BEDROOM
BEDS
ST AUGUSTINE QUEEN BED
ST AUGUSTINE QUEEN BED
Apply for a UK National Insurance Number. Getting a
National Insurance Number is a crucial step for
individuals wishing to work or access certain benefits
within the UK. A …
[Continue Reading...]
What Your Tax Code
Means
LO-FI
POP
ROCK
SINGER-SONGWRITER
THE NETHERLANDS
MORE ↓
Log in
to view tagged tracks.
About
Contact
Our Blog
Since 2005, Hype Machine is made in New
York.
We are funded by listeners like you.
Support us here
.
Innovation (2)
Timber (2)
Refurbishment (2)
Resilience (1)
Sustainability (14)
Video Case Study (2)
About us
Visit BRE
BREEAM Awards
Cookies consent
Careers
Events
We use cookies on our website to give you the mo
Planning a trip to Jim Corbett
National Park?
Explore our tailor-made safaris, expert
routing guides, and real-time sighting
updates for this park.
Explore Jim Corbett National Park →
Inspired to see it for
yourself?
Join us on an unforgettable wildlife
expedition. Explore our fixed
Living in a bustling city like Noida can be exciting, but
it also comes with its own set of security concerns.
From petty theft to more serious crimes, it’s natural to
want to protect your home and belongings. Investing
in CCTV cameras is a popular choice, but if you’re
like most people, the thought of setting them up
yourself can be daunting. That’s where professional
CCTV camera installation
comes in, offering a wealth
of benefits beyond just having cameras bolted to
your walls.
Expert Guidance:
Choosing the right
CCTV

...

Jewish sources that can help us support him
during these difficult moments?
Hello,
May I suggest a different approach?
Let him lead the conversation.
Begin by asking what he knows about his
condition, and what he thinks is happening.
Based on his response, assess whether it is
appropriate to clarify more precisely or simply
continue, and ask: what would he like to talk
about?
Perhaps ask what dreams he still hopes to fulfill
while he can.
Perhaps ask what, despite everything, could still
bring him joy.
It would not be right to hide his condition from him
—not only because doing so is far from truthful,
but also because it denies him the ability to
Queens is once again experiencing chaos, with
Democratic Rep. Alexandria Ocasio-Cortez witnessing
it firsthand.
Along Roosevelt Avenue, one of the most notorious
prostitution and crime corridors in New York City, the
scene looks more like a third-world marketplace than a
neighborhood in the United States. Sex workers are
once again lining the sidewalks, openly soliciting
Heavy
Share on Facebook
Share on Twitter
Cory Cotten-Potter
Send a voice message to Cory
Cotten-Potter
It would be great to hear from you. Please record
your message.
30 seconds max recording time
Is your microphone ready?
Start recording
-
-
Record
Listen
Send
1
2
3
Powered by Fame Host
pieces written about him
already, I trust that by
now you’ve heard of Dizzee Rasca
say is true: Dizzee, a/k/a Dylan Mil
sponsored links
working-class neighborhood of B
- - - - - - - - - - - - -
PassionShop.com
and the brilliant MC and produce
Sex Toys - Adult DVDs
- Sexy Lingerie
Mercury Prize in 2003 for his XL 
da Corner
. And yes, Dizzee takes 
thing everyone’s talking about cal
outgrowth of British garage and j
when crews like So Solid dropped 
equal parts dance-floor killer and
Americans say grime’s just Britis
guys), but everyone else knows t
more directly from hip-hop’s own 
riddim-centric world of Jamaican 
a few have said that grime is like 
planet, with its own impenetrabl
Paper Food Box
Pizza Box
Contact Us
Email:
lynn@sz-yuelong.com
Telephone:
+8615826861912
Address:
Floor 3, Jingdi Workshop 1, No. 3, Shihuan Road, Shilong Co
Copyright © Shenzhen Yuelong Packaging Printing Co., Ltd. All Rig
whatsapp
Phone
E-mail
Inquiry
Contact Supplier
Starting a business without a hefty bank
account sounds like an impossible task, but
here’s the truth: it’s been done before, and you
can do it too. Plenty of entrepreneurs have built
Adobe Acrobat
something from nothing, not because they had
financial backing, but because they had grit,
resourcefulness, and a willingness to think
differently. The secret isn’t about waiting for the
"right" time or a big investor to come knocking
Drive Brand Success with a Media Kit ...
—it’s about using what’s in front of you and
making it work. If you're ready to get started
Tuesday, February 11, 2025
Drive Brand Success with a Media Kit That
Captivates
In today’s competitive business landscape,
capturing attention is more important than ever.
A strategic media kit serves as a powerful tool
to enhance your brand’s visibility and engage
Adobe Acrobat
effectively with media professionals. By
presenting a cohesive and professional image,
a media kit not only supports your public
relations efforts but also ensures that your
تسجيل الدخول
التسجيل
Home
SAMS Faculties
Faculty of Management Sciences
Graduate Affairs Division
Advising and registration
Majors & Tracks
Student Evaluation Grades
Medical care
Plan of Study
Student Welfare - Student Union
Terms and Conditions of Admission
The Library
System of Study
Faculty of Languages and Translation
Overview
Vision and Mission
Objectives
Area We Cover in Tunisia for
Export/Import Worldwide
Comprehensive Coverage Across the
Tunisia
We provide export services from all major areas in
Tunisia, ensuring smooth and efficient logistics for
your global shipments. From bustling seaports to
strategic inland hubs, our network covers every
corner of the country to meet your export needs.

Instruction:
Whenever the word "neighborhood" shows up in a line of the entries, copy that line.

Task output:
neighborhood in the United States. Sex workers are
working-class neighborhood of B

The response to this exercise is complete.